Cloud KMS key permission 'cloudkms.cryptoKeyVersions.useToEncrypt' denied on resource
'projects/project-id/locations/location/keyRings/keyRingName/cryptoKeys/keyname' (or it may not exist). cannot be validated.
Please confirm the full key path is used (starts with projects) and that there are no typos.

This error occurs when the worker service account and the Dataflow service account don't have the roles/cloudkms.cryptoKeyEncrypterDecrypter role.

To resolve this issue, grant the roles/cloudkms.cryptoKeyEncrypterDecrypter role to the worker service account and to the Dataflow service account. For more information, see Granting Encrypter/Decrypter permissions in the Using customer-managed encryption keys page.

Permission denied on resource

When you try to create a pipeline, the pipeline fails with the following error:

Permission 'datapipelines.pipelines.create' denied on resource '//datapipelines.googleapis.com/projects/PROJECT_ID/locations/REGION' (or it may not exist).

This error occurs if the worker service account of your project doesn't have access to the files and other resources associated with the pipeline.

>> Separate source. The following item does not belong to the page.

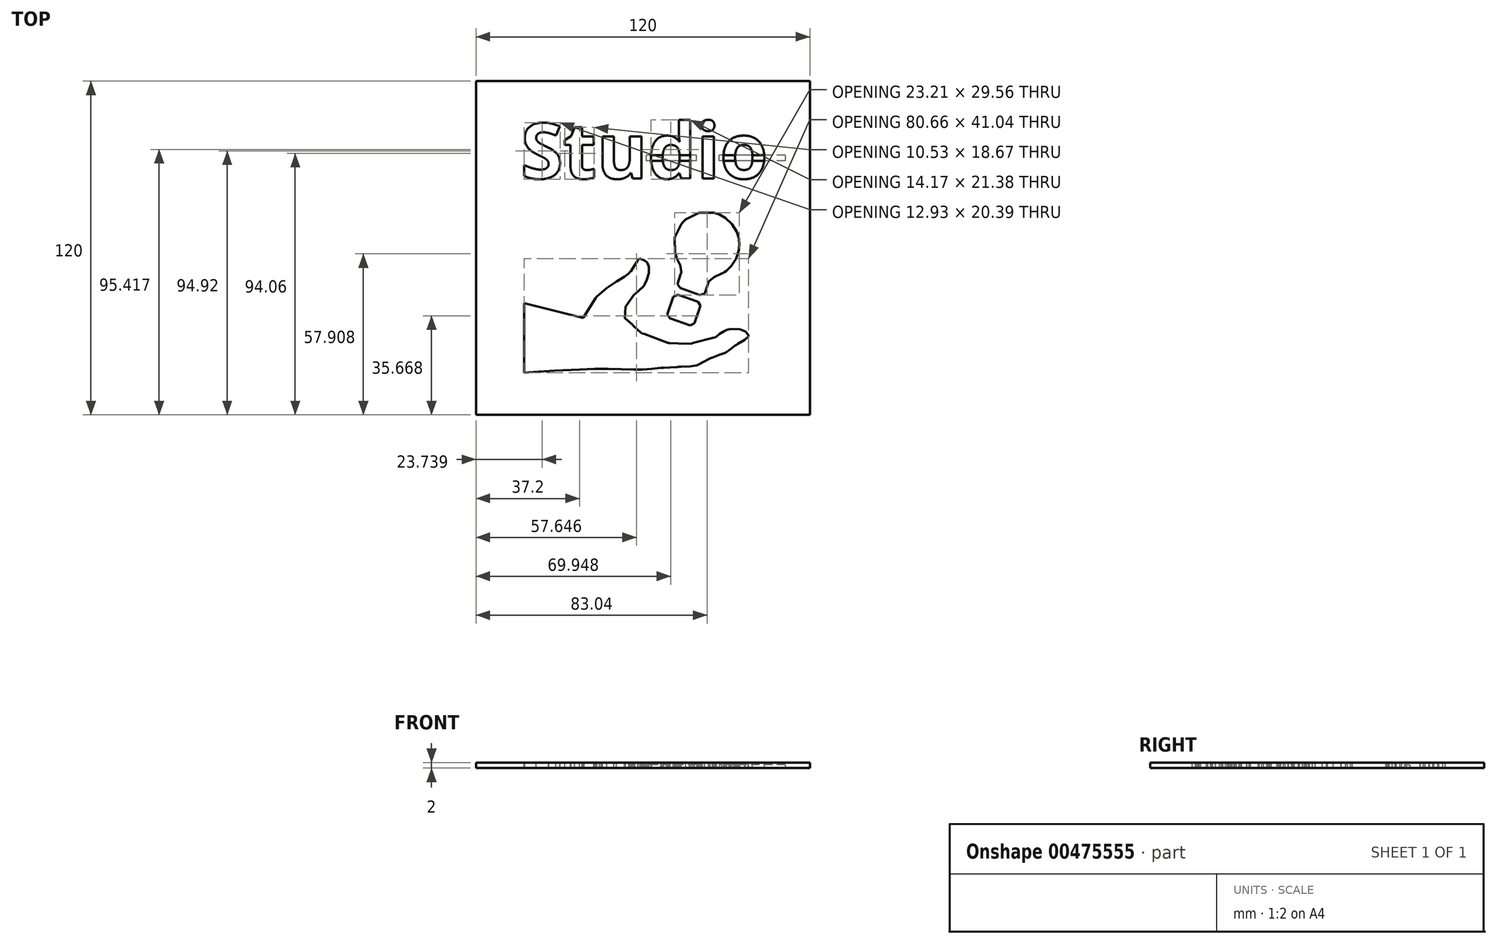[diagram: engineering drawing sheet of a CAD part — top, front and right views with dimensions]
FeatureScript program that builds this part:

To resolve this issue, assign the following roles to the worker service account:

  • roles/dataflow.admin
  • roles/dataflow.worker

For more information, see Worker service account in "Dataflow security and permissions."

Workflow failed

When you're using customer-managed encryption keys and try to create a Dataflow job, the job fails with the following error:

Workflow failed

This error can occur for the following reasons:

  • The key and the Dataflow job aren't in the same region, or a multi-regional key is used. Global and multi-regional keys are not supported. The region for your CMEK and the regional endpoint for your Dataflow job must be the same.
  • The key name is not specified correctly. The key might not exist, or the name might have a typo.

Cloud KMS key can't protect resources for this job

When you're running a Dataflow job and trying to enable a customer-managed encryption key, the job fails, and you see an error similar to the following:

Cloud KMS key can't protect resources for this job. Please make sure the KMS key's region matches the Dataflow region

This error can occur for the following reasons:

  • The key and the Dataflow job aren't in the same region, or a multi-regional key is used. Global and multi-regional keys are not supported. The region for your CMEK and the regional endpoint for your Dataflow job must be the same.
  • The dataflowKMSKey parameter is not specified correctly.